This sounds like it’s incredibly slow. Why yes indeed. The tarbell format/interface linked above brought in data at a screaming 187 bytes per second, that is, a couple short sentences worth of words. Compare that with a capability of 200,000 bytes per second of an early floppy drive and you can see why people would jump. (Naturally, modifications to the Tarbell format and alternative cassette tape electronics could increase the transfer rate to 540 bytes per second and above, but you’re adding complications.)
What even is a “Tarbell”? Oh, you mean Mr. Don Tarbell, creator of the interface in question, who wrote an extensive article about his work in Kilobaud magazine. (RIP to Mr. Tarbell, who died in 1998.)
Won’t it take a very long time to dump and read this phone number database data, at such a slow speed? Why, yes! That is the crux of this already-long article, coming up.
Is this the only way people ended up saving and loading data to cassette tapes? Why, no!

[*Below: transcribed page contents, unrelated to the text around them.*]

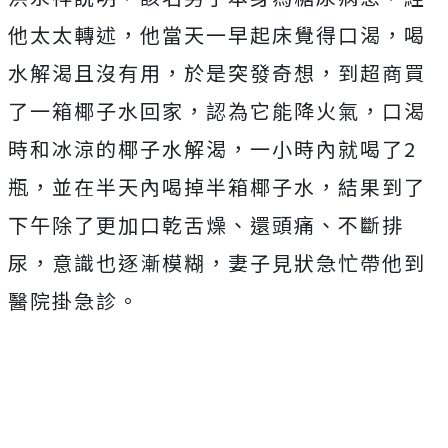
他太太轉述，他當天一早起床覺得口渴，喝
水解渴且沒有用，於是突發奇想，到超商買
了一箱椰子水回家，認為它能降火氣，口渴
時和冰涼的椰子水解渴，一小時內就喝了2
瓶，並在半天內喝掉半箱椰子水，結果到了
下午除了更加口乾舌燥、還頭痛、不斷排
尿，意識也逐漸模糊，妻子見狀急忙帶他到
醫院掛急診。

In the late 1970s-early 1980s, a myriad of cassette-tape based storage systems started being sold as an option for the “home computer” market, the plastic-wrapped, cheaper but all-in-one-already-built computers being sold by various companies in a bid to become dominant in the market. (Even the ultimately-winning IBM PC had a cassette port, although the system was generally sold with a floppy drive and it’s unlikely any significant number of people used it.) Each of these systems had slightly different approaches to how they wrote data on tape, and read it back, with speed differing notably between them.